Solving for \(y_2\) and choosing the negative solution to be in agreement with the convention in Fig. 2 yield the formula for \(y_2\) as in (3.25). Since \(y_3=-(m_2/m_3)y_2\), we obtain the formula for \(y_3\) as in (3.25). Note that the sign of \(y_3\) agrees with the convention in Fig. 2. Now we can substitute \(y_2\) in A and B obtaining

$$\begin{aligned} \begin{aligned} A=\frac{2m+w}{2\sqrt{m^2+wm+u^2}},\quad B=\frac{wm+2u^2}{2\sqrt{m^2+wm+u^2}}. \end{aligned} \end{aligned}$$

Substituting \(x_2=x_1+A\) and \(x_3=x_1+B\) in (3.21) and using (3.23), we obtain \(x_1=-m_2A-m_3B=m_3(-mA-B)\). After simplification, we obtain the formula for \(x_1\) from (3.25).
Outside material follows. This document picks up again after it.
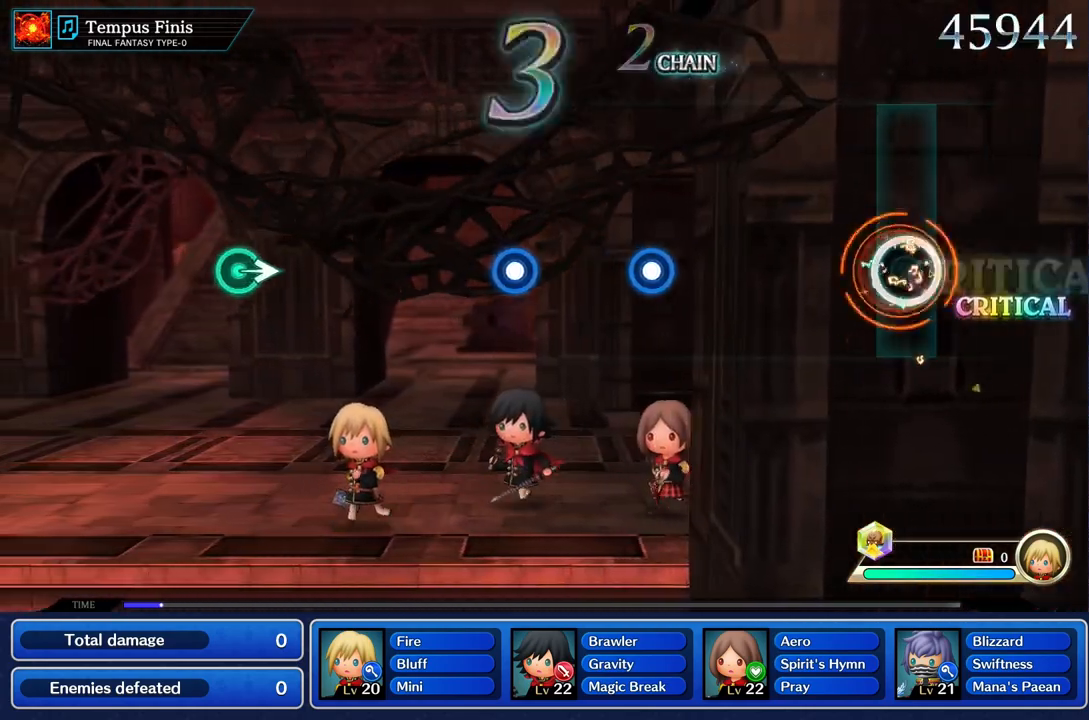
Gameplay with a controller (PlayStation layout); each line is a JSON object with the inputs held at the frame after it. "events" lists button and stick changes between this image and that frame as [ms after this image, input, new state], when the widget could be followed in between. Not read: CIRCLE L3 R3 SQUARE.
{"buttons": [], "left_stick": "center", "right_stick": "center", "events": [[17, "left_stick", "center"]]}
Then by substituting \(x_1\) in \(x_2=x_1+A\) and \(x_3=x_1+B\), we obtain the formulas for \(x_2\) and \(x_3\) from (3.25). \(\square \)

Remark 3.6

For future reference, we note that if we let \(m_3\rightarrow 0\) in (3.25), we obtain

$$\begin{aligned} \begin{array}{ll} x_1=-m_2, &{} y_1=0, \\ x_2=-m_2+1,&{} y_2=0,\\ x_3=-m_2+\frac{w}{2}, &{} y_3=\frac{1}{2}\sqrt{4u^2-w^2}. \end{array} \end{aligned}$$

(3.26)

Remark 3.7

In the case when only the mass \(m_3\) is oblate, by Corollary 3.2 we have \(r_{13}=u=r_{23}=v\), so \(w=1+u^2-v^2=1\), so the formulas (3.25) become

$$\begin{aligned} x_1&=-\sqrt{m_2^2+m_2m_3+u^2m_3^2},\nonumber \\ y_1&=0,\nonumber \\ x_2&=\frac{-2m_2^2-2u^2m_3^2-2 m_2m_3+2m_2+ m_3}{2\sqrt{m_2^2+ m_2m_3+u^2m_3^2}},\nonumber \\ y_2&=-\frac{1}{2}\sqrt{\frac{(4u^2-1)m_3^2}{m_2^2+ m_2m_3+u^2m_3^2}},\nonumber \\ x_3&= \frac{-2m_2^2-2u^2m_3^2 -2 m_2m_3+m_2+2u^2m_3}{2\sqrt{m_2^2+ m_2m_3+u^2m_3^2}},\nonumber \\ y_3&=\frac{1}{2}\sqrt{\frac{(4u^2-1)m_2^2}{m_2^2+ m_2m_3+u^2m_3^2}}. \end{aligned}$$

(3.27)

Remark 3.8

In the case when none of the bodies are oblate we have \(u=v=1\) and \(w=1\), so in (3.27) we obtain the Lagrangian equilateral triangle central configuration \(r_{12}=r_{23}=r_{13}=1\). The position given (3.27) is equivalent to the following formulas (see, e.g., Baltagiannis and Papadakis 2013):

$$\begin{aligned} \begin{aligned} x_1&=\frac{-|K |\sqrt{m_2^2+m_2 m_3+m_3^2}}{K},\\ y_1&=0,\\ x_2&=\frac{|K |[(m_2-m_3)m_3+m_1(2m_2+m_3)]}{2K\sqrt{m_2^2+m_2m_3+m_3^2}},\\y_2&=-\frac{\sqrt{3}m_3}{2\sqrt{m_2^2+m_2m_3+m_3^2}},\\ x_3&=\frac{|K |}{2\sqrt{m_2^2+m_2m_3+m_3^2}},\\ y_3&=\frac{\sqrt{3}m_2}{2\sqrt{m_2^2+m_2m_3+m_3^2}}, \end{aligned} \end{aligned}$$

(3.28)

where \(K=m_2(m_3-m_2)+m_1(m_2+2m_3)\).

Notice that the equations (3.28) are expressed in terms of \(m_1,m_2,m_3\), while (3.25) are expressed in terms of \(m_2, m_3\); we obtain corresponding expressions that are equivalent when we substitute \(m_1=1-m_2-m_3\) in (3.28). One minor difference is that in (3.28) the position of \(x_1\) is not constrained to be on the negative x-semi-axis, as we assumed for (3.25); the position of \(x_1\) in (3.28) depends on the quantity \(\text {sign}(K)\); when \(\text {sign}(K)>0\), we have \(|K|/K=1\), and the equations (3.25) become equivalent with the equation (3.28).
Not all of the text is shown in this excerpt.